The Court also declined to dismiss the SAC for failure to plead that the alleged fraudulent conduct was “in connection” with the sale of the securities. On appeal, the Ninth Circuit found that plaintiffs failed to plead this necessary element because they had not “not sufficiently set forth [d]efendant’s involvement in the establishment of the ADRs in the United States.” The Court found that this defect was remedied in the SAC because it alleged that a New York-based bank held 1.3% of the defendant’s outstanding common stock, which would have been an “unlikely” prospect on the “open market without the consent, assistance or participation of [defendant].”
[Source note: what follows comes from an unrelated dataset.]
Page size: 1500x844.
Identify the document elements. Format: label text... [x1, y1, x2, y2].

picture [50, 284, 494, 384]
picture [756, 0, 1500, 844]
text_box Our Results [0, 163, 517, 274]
The Court then turned to the issue of comity, which it noted required an assessment of three factors: the strength of the U.S.’s interest, the foreign government’s interest, and the adequacy of the alternative forum. Applying these elements, the Court declined to dismiss on comity grounds. It first emphasized that comity concerns are “addressed” and “lessened” where plaintiffs were held to have “sufficiently alleged conduct in connection with a domestic transaction”—because, consistent with Morrison, the U.S. “has a significant interest in regulating conduct that occurs in a domestic securities transaction.” The Court also noted that the nationality of plaintiffs and proposed class—all U.S. nationals—further strengthened the U.S. interests at issue. Finding that there were no identified foreign interests to the contrary, the Court concluded that the allegations were sufficient for the “case to move forward in this forum.”
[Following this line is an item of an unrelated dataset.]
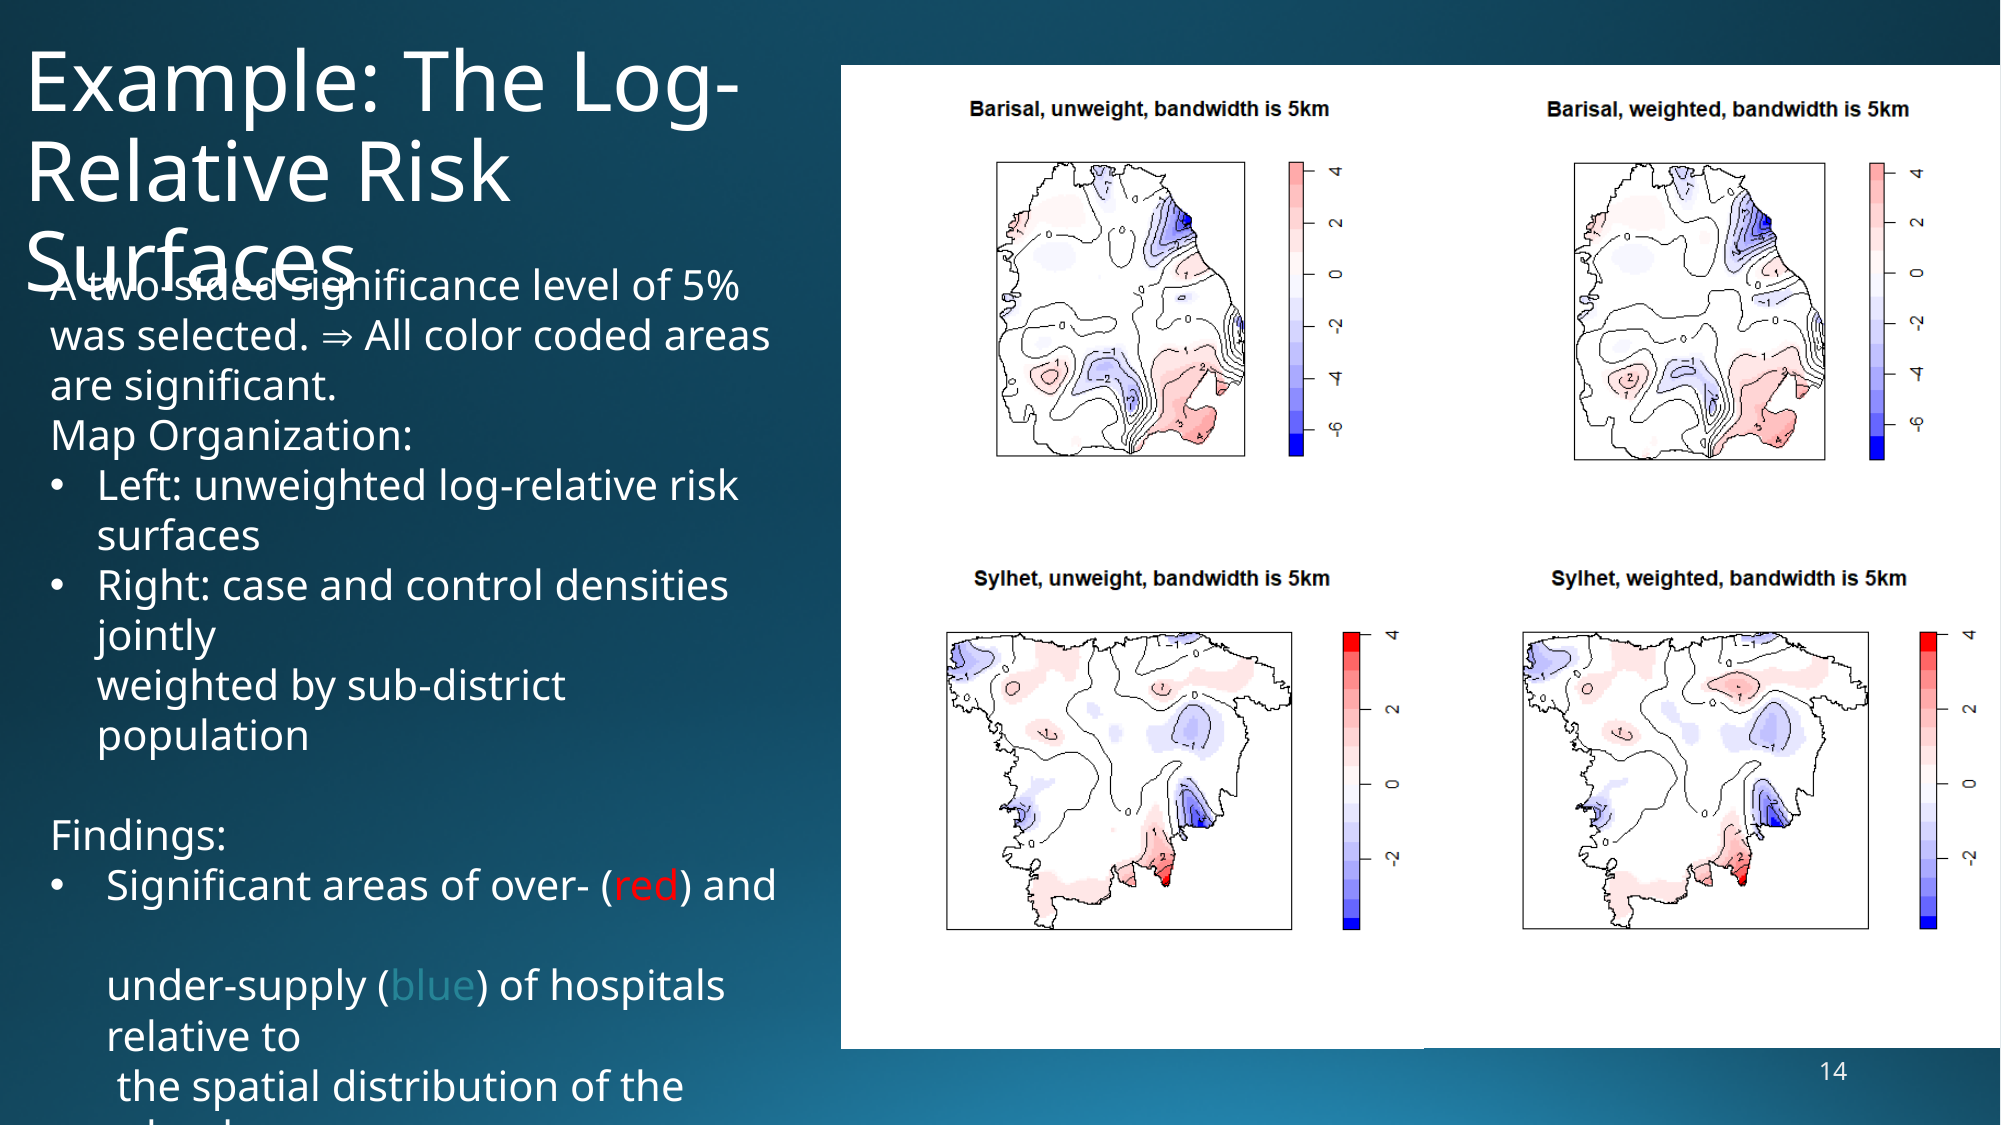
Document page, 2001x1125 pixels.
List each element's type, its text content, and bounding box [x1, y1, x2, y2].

title Example: The Log-Relative Risk Surfaces [10, 65, 841, 283]
picture [0, 0, 2001, 1125]
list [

Finally, defendant argued that the Court should dismiss plaintiffs’ JFIEA claims, but only on the grounds that the Court had previously dismissed those claims on comity and forum non conveniens principles. The Court rejected this argument, finding that the Ninth Circuit had plainly contemplated that the Court reconsider the issue on remand, and accordingly allowed the JFIEA claims to proceed in addition to plaintiffs other claims under the Exchange Act.